• _Task objective_
The lines from the top of the listing through the one containing "Councilman Andy Melendrez stated that RCTC" are to be retyped exactly, with no other lines.

** Opening Given data block **

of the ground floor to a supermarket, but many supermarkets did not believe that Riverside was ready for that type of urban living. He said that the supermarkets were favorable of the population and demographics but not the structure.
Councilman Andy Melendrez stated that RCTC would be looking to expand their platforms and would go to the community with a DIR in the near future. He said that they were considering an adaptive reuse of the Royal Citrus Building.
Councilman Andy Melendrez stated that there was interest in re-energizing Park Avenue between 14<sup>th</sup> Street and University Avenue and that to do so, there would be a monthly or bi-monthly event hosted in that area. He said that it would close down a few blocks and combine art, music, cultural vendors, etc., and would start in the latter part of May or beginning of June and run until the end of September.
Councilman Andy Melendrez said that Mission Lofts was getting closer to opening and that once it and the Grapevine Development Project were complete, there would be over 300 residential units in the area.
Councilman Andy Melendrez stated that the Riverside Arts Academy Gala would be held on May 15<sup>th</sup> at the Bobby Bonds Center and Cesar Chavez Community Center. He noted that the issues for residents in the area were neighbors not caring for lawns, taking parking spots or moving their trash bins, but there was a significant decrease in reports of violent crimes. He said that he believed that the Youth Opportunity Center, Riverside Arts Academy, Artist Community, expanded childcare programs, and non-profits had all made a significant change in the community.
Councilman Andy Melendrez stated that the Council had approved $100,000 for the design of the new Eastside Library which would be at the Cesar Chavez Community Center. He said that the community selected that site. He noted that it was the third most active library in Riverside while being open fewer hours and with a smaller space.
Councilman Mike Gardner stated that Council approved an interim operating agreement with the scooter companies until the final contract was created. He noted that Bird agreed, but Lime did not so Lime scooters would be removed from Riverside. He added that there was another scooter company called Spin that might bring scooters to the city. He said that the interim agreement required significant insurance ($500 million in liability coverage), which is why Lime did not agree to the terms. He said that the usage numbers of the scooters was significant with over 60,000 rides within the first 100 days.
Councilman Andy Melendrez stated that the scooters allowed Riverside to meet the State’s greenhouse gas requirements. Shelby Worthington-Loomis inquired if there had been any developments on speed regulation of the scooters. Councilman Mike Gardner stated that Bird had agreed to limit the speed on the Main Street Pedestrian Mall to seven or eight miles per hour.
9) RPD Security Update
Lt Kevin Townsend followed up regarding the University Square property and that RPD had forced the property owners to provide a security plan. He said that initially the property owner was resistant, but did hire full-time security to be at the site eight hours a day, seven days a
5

** Closing Given data block **

• _Response box_
of the ground floor to a supermarket, but many supermarkets did not believe that Riverside was ready for that type of urban living. He said that the supermarkets were favorable of the population and demographics but not the structure.
Councilman Andy Melendrez stated that RCTC would be looking to expand their platforms and would go to the community with a DIR in the near future. He said that they were considering an adaptive reuse of the Royal Citrus Building.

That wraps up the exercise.